Kraemer ist Ornithologe, gerade schreibt er an seiner Doktorarbeit. Bei der Ente im Stadtgraben hat er aber selbst ein wenig gebraucht, um zu begreifen, wie das Tier einzuordnen ist. Gemeinsam mit einem Kollegen ist er in der Mittagspause öfter zum Stadtgraben gelaufen, Enten zählen. Etwa 50 Exemplare leben dort, die Stockente mit dem weiblichen Schnabel und dem männlichen Gefieder ist ihnen bald aufgefallen. Zuerst aber dachte Kramer an einen Hybriden, also einen Nachkommen verschiedener Entenarten. „Irgendwann bin ich darauf gestoßen, dass es eine intersexuelle Ente sein muss.“ Das hat ihn interessiert, also hat sich Kraemer eingelesen – obwohl er als Ornithologe Experte ist, musste er zu diesem Phänomen erst selbst recherchieren. „Intersexuelle Enten“, sagt nämlich Kraemer, „sind extrem selten.“ Vor allem sind solche Tiere bisher wenig dokumentiert.
In einem Vogelzoo in Asien, erläutert Kraemer, habe man einmal über lange Zeit untersucht, wie oft das Phänomen der Intersexualität bei gefangenen Spießenten vorkomme. Nur bei 0,07 Prozent der Tiere konnten die Geschlechtsmerkmale nicht eindeutig als weiblich oder männlich identifiziert werden. Umso erstaunter war der Ornithologe, solch ein Tier in Augsburg ausgemacht zu haben.

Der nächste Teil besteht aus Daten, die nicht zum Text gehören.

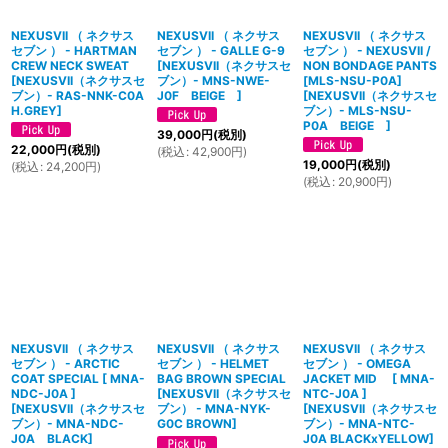
NEXUSVII （ ネクサス
NEXUSVII （ ネクサス
NEXUSVII （ ネクサス
セブン ） - HARTMAN
セブン ） - GALLE G-9
セブン ） - NEXUSVII /
CREW NECK SWEAT
[
NEXUSVII（ネクサスセ
NON BONDAGE PANTS
[
NEXUSVII（ネクサスセ
ブン）- MNS-NWE-
[MLS-NSU-P0A]
ブン）- RAS-NNK-C0A
J0F BEIGE
]
[
NEXUSVII（ネクサスセ
H.GREY
]
ブン）- MLS-NSU-
P0A BEIGE
]
39,000
円
(税別)
22,000
円
(税別)
(
税込
:
42,900
円
)
19,000
円
(税別)
(
税込
:
24,200
円
)
(
税込
:
20,900
円
)
NEXUSVII （ ネクサス
NEXUSVII （ ネクサス
NEXUSVII （ ネクサス
セブン ） - ARCTIC
セブン ） - HELMET
セブン ） - OMEGA
COAT SPECIAL [ MNA-
BAG BROWN SPECIAL
JACKET MID [ MNA-
NDC-J0A ]
[
NEXUSVII（ネクサスセ
NTC-J0A ]
[
NEXUSVII（ネクサスセ
ブン） - MNA-NYK-
[
NEXUSVII（ネクサスセ
ブン）- MNA-NDC-
G0C BROWN
]
ブン）- MNA-NTC-
J0A BLACK
]
J0A BLACKxYELLOW
]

Kraemer erklärt das Phänomen so: Weibliche Enten haben in der embryonalen Anlage zwei Eierstöcke. Im Lauf der Entwicklung verkümmert einer davon, der andere dagegen produziert Östrogen. Das weibliche Hormon wiederum unterdrückt die Ausbildung eines männlichen Gefieders. Wenn nun ein Weibchen relativ alt ist oder von Geburt an einen Fehler am Eierstock hat oder eine Krankheit, funktioniert die Hormonproduktion nicht mehr richtig. Aus dem ursprünglich verkümmerten Eierstock entwickeln sich im extremsten Fall Hoden, zumindest aber produziert die Ente dort plötzlich Testosteron – und bildet dementsprechend ein männliches Gefieder aus. Anfang des vergangenen Jahrhunderts, erläutert Kraemer, sei in der Literatur einmal beschrieben worden, dass eine weibliche Ente Hoden entwickelt habe, die Spermien produzierten.

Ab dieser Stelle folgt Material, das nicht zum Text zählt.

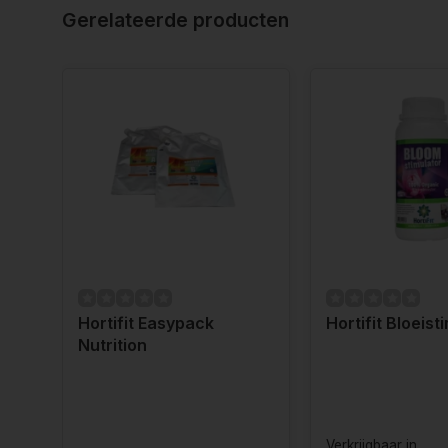
Gerelateerde producten
Hortifit Easypack
Hortifit Bloeist
Nutrition
Verkrijgbaar in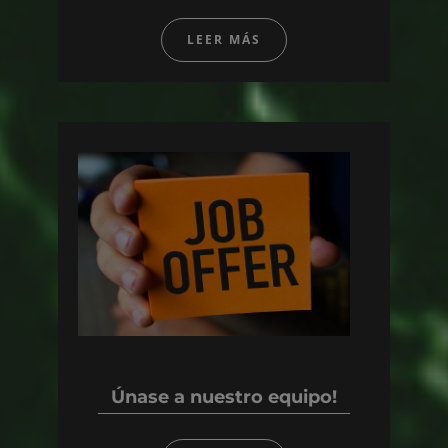
LEER MÁS
Únase a nuestro equipo!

Generell beobachtet man Intersexualität bei Vögeln vor allem bei Enten und Hühnern. Ansonsten aber gibt es zahlreiche Tiere, die intersexuell sind, Zwitter oder Hermaphroditen. Korallen lassen sich nicht eindeutig einem Geschlecht zuordnen. Der Clownfisch wandelt sein Geschlecht im Laufe seines Lebens durch hormonelle Änderungen, ein Männchen wird dann zu einem Weibchen. Regenwürmer sind Zwitter, jeder von ihnen hat also Hoden und Eierstöcke – sie befruchten sich gegenseitig. Auch Seepocken können befruchten oder sich selbst befruchten lassen. Da sich die erwachsenen Tiere nicht bewegen können, müssen sich Partner in unmittelbarer Nähe befinden: Männchen tasten dafür mit ihrem Penis, der bis zu acht Mal so groß wie die Körperlänge werden kann, die Umgebung ab, um so nach anderen Seepocken zu suchen.

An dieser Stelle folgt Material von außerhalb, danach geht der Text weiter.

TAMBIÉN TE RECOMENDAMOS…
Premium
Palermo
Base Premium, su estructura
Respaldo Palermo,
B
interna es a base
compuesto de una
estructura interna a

Die Stockente im Augsburger Stadtgraben lebt ein völlig unbehelligtes Entenleben. Offenbar, so hat es Ornithologe Kraemer beobachtet, lebt das Tier sogar in einer Paarbindung mit einem Erpel. Allerdings ist nicht klar, ob es mit der Fortpflanzung klappen könnte. Beim Studium der Literatur ist Kraemer und seinem Kollegen noch eine Arbeit aus dem „Bulletin of The British Ornithologists’ Club“ aufgefallen. Der Autor James Harrison schreibt im Jahr 1968, dass intersexuelle Vögel bereits im Mittelalter bekannt waren. Den Tieren erging es allerdings nicht so gut wie dem Augsburger Exemplar, das Kraemer nur von Weitem studiert. Harrison schreibt, dass die Menschen solche Anomalien früher als Hexenkunst identifizierten – und die Tiere somit brennen mussten.